Consider other option check_fastq.py

Validating files on the ec2: fastq_info

TODO: Check whether we can do the syncing to ec2 currently

This is only needed if you need to validate the files manually for some reason, generally this should occur automatically once files are uploaded to the ingest upload bucket.

Pre-requisites and installation

  • fastq_info

Run the following command after ssh-ing into the EC2 instance:

export PATH=$PATH:/home/ubuntu/fastq_utils/bin

Usage

Sync the files stuck in VALIDATING status from their S3 bucket to their corresponding folder on the EC2.

aws s3 sync <s3 bucket URI> /data/<data-folder>/

Include only certain files using --exclude and --include:

aws s3 sync <s3 bucket URI> /data/<data-folder>/ --exclude "*" --include "SRR43*.fastq.gz"

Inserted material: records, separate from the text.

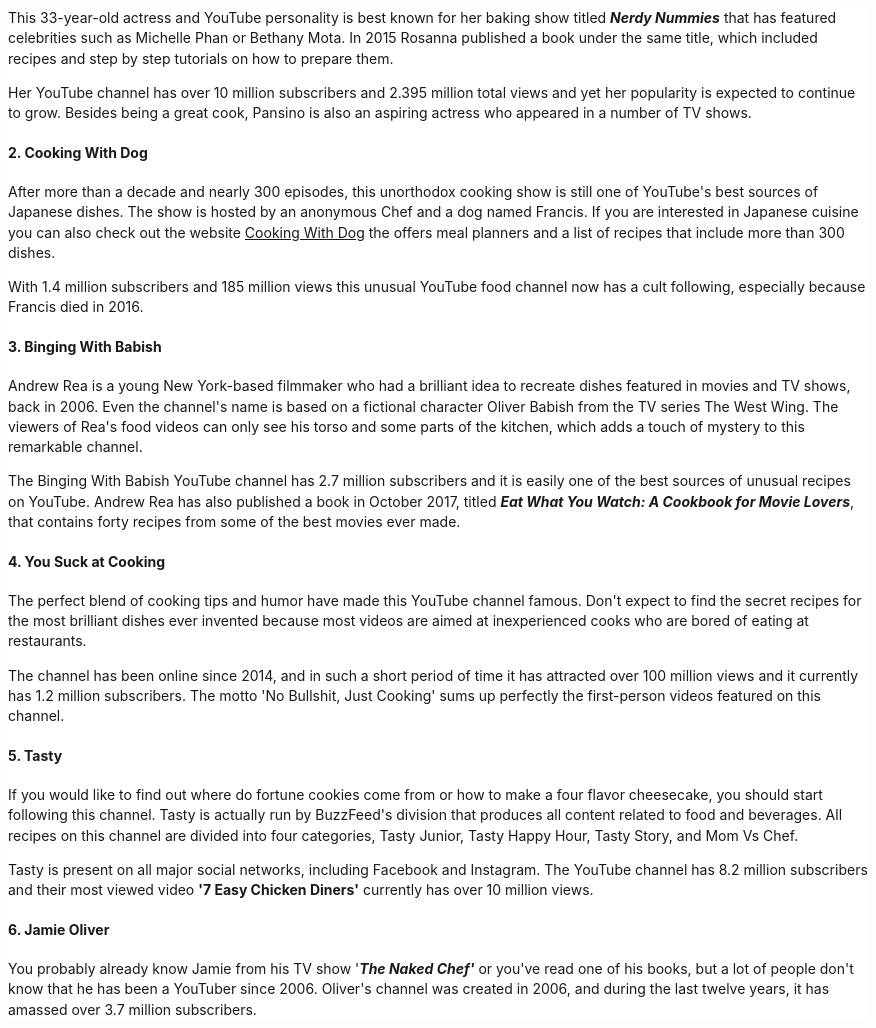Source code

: This 33-year-old actress and YouTube personality is best known for her baking show titled **_Nerdy Nummies_** that has featured celebrities such as Michelle Phan or Bethany Mota. In 2015 Rosanna published a book under the same title, which included recipes and step by step tutorials on how to prepare them.

Her YouTube channel has over 10 million subscribers and 2.395 million total views and yet her popularity is expected to continue to grow. Besides being a great cook, Pansino is also an aspiring actress who appeared in a number of TV shows.

#### 2. Cooking With Dog

After more than a decade and nearly 300 episodes, this unorthodox cooking show is still one of YouTube's best sources of Japanese dishes. The show is hosted by an anonymous Chef and a dog named Francis. If you are interested in Japanese cuisine you can also check out the website [Cooking With Dog](https://cookingwithdog.com/) the offers meal planners and a list of recipes that include more than 300 dishes.

With 1.4 million subscribers and 185 million views this unusual YouTube food channel now has a cult following, especially because Francis died in 2016.

#### 3. Binging With Babish

Andrew Rea is a young New York-based filmmaker who had a brilliant idea to recreate dishes featured in movies and TV shows, back in 2006\. Even the channel's name is based on a fictional character Oliver Babish from the TV series The West Wing. The viewers of Rea's food videos can only see his torso and some parts of the kitchen, which adds a touch of mystery to this remarkable channel.

The Binging With Babish YouTube channel has 2.7 million subscribers and it is easily one of the best sources of unusual recipes on YouTube. Andrew Rea has also published a book in October 2017, titled **_Eat What You Watch: A Cookbook for Movie Lovers_**, that contains forty recipes from some of the best movies ever made.

#### 4. You Suck at Cooking

The perfect blend of cooking tips and humor have made this YouTube channel famous. Don't expect to find the secret recipes for the most brilliant dishes ever invented because most videos are aimed at inexperienced cooks who are bored of eating at restaurants.

The channel has been online since 2014, and in such a short period of time it has attracted over 100 million views and it currently has 1.2 million subscribers. The motto 'No Bullshit, Just Cooking' sums up perfectly the first-person videos featured on this channel.

#### 5. Tasty

If you would like to find out where do fortune cookies come from or how to make a four flavor cheesecake, you should start following this channel. Tasty is actually run by BuzzFeed's division that produces all content related to food and beverages. All recipes on this channel are divided into four categories, Tasty Junior, Tasty Happy Hour, Tasty Story, and Mom Vs Chef.

Tasty is present on all major social networks, including Facebook and Instagram. The YouTube channel has 8.2 million subscribers and their most viewed video **'7 Easy Chicken Diners'** currently has over 10 million views.

#### 6. Jamie Oliver

You probably already know Jamie from his TV show '**_The Naked Chef'_** or you've read one of his books, but a lot of people don't know that he has been a YouTuber since 2006\. Oliver's channel was created in 2006, and during the last twelve years, it has amassed over 3.7 million subscribers.
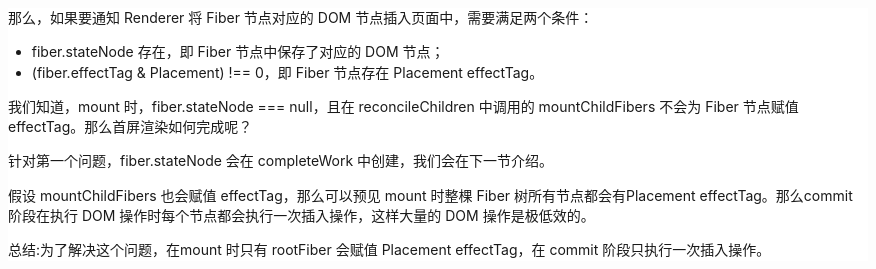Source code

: 那么，如果要通知 Renderer 将 Fiber 节点对应的 DOM 节点插入页面中，需要满足两个条件：
* fiber.stateNode 存在，即 Fiber 节点中保存了对应的 DOM 节点；
* (fiber.effectTag & Placement) !== 0，即 Fiber 节点存在 Placement effectTag。

我们知道，mount 时，fiber.stateNode === null，且在 reconcileChildren 中调用的 mountChildFibers 不会为 Fiber 节点赋值 effectTag。那么首屏渲染如何完成呢？

针对第一个问题，fiber.stateNode 会在 completeWork 中创建，我们会在下一节介绍。


假设 mountChildFibers 也会赋值 effectTag，那么可以预见 mount 时整棵 Fiber 树所有节点都会有Placement effectTag。那么commit 阶段在执行 DOM 操作时每个节点都会执行一次插入操作，这样大量的 DOM 操作是极低效的。

总结:为了解决这个问题，在mount 时只有 rootFiber 会赋值 Placement effectTag，在 commit 阶段只执行一次插入操作。
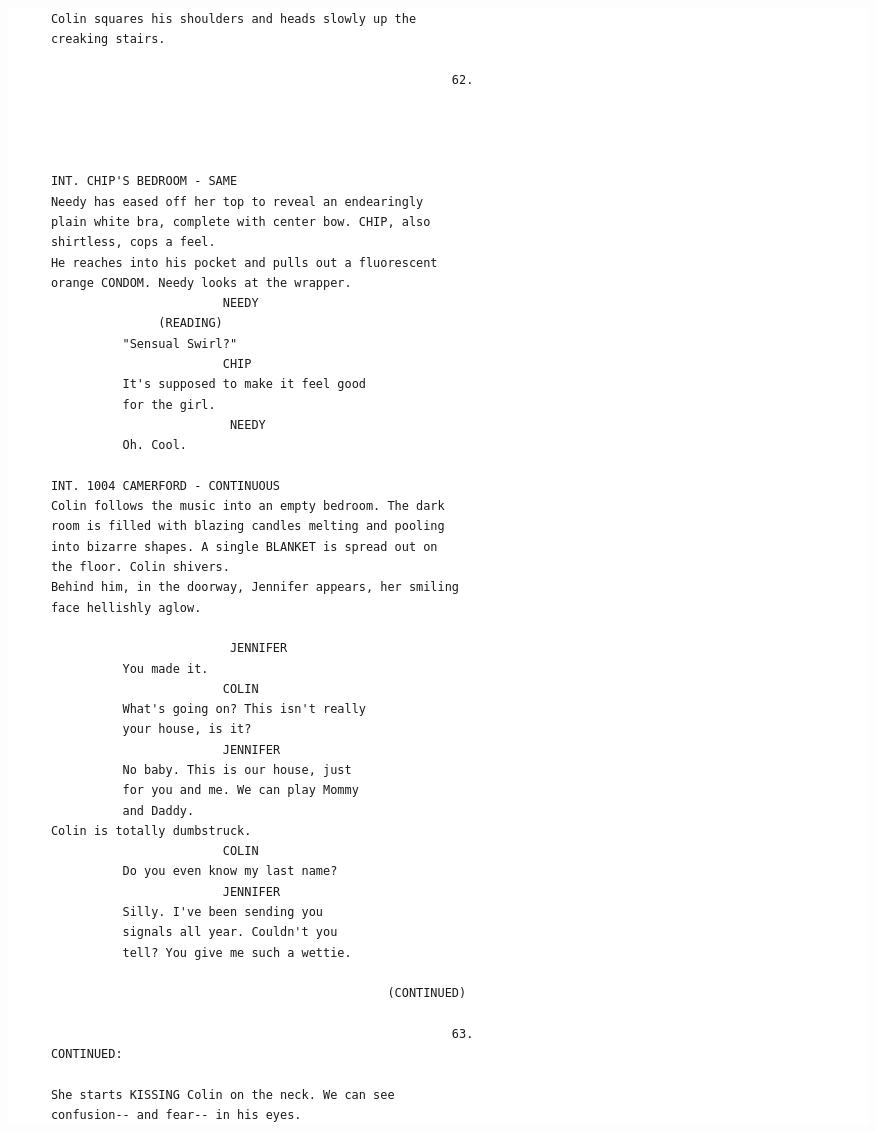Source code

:           Colin squares his shoulders and heads slowly up the
          creaking stairs.
          
                                                                  62.
          
          
          
          
          INT. CHIP'S BEDROOM - SAME
          Needy has eased off her top to reveal an endearingly
          plain white bra, complete with center bow. CHIP, also
          shirtless, cops a feel.
          He reaches into his pocket and pulls out a fluorescent
          orange CONDOM. Needy looks at the wrapper.
                                  NEEDY
                         (READING)
                    "Sensual Swirl?"
                                  CHIP
                    It's supposed to make it feel good
                    for the girl.
                                   NEEDY
                    Oh. Cool.
          
          INT. 1004 CAMERFORD - CONTINUOUS
          Colin follows the music into an empty bedroom. The dark
          room is filled with blazing candles melting and pooling
          into bizarre shapes. A single BLANKET is spread out on
          the floor. Colin shivers.
          Behind him, in the doorway, Jennifer appears, her smiling
          face hellishly aglow.
          
                                   JENNIFER
                    You made it.
                                  COLIN
                    What's going on? This isn't really
                    your house, is it?
                                  JENNIFER
                    No baby. This is our house, just
                    for you and me. We can play Mommy
                    and Daddy.
          Colin is totally dumbstruck.
                                  COLIN
                    Do you even know my last name?
                                  JENNIFER
                    Silly. I've been sending you
                    signals all year. Couldn't you
                    tell? You give me such a wettie.
          
                                                         (CONTINUED)
          
                                                                  63.
          CONTINUED:
          
          She starts KISSING Colin on the neck. We can see
          confusion-- and fear-- in his eyes.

Run fastq_info for a particular file:

fastq_info -r -s </path/to/fastq-file-name>

Response like this means that the file is valid:

zperova@ip-172-31-3-111:/data/zperova-fetal-heart-10x-staging-0$ fastq_info -r -s 10X109_2_S4_L001_I1_001.fastq.gz
fastq_utils 0.19.2
Skipping check for duplicated read names
CASAVA=1.8
410700000
------------------------------------
Number of reads: 410725632
Quality encoding range: 35 70
Quality encoding: 33
Read length: 9 9 9
OK

If the response contains the word ERROR, the file is unvalid.